Print the text read from every page in the rows below, line for line with nothing altered, and leave the pictures out.

** Given records follows **

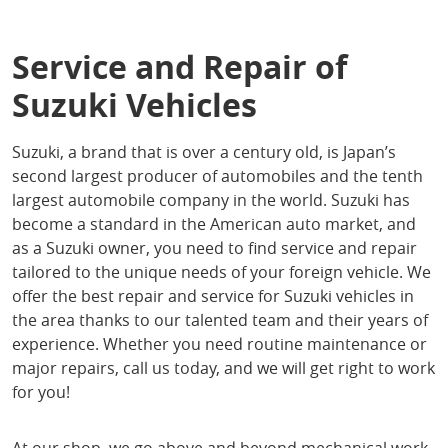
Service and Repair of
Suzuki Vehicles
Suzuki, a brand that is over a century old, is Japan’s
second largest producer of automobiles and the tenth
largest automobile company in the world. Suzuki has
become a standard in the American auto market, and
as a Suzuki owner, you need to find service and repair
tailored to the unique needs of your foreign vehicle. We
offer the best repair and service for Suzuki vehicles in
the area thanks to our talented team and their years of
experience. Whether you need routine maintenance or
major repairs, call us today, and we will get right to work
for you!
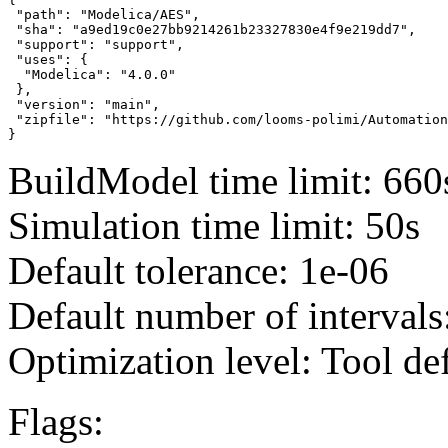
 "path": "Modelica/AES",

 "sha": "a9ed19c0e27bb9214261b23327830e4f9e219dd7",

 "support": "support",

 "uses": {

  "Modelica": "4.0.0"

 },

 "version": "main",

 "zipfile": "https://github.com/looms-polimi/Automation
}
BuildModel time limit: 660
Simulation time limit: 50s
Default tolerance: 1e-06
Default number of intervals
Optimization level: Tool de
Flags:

** End of Given records **

**Solved exercise:**
Service and Repair of
Suzuki Vehicles
Suzuki, a brand that is over a century old, is Japan’s
second largest producer of automobiles and the tenth
largest automobile company in the world. Suzuki has
become a standard in the American auto market, and
as a Suzuki owner, you need to find service and repair
tailored to the unique needs of your foreign vehicle. We
offer the best repair and service for Suzuki vehicles in
the area thanks to our talented team and their years of
experience. Whether you need routine maintenance or
major repairs, call us today, and we will get right to work
for you!
 "path": "Modelica/AES",

 "sha": "a9ed19c0e27bb9214261b23327830e4f9e219dd7",

 "support": "support",

 "uses": {

  "Modelica": "4.0.0"

 },

 "version": "main",

 "zipfile": "https://github.com/looms-polimi/Automation
}
BuildModel time limit: 660
Simulation time limit: 50s
Default tolerance: 1e-06
Default number of intervals
Optimization level: Tool de
Flags:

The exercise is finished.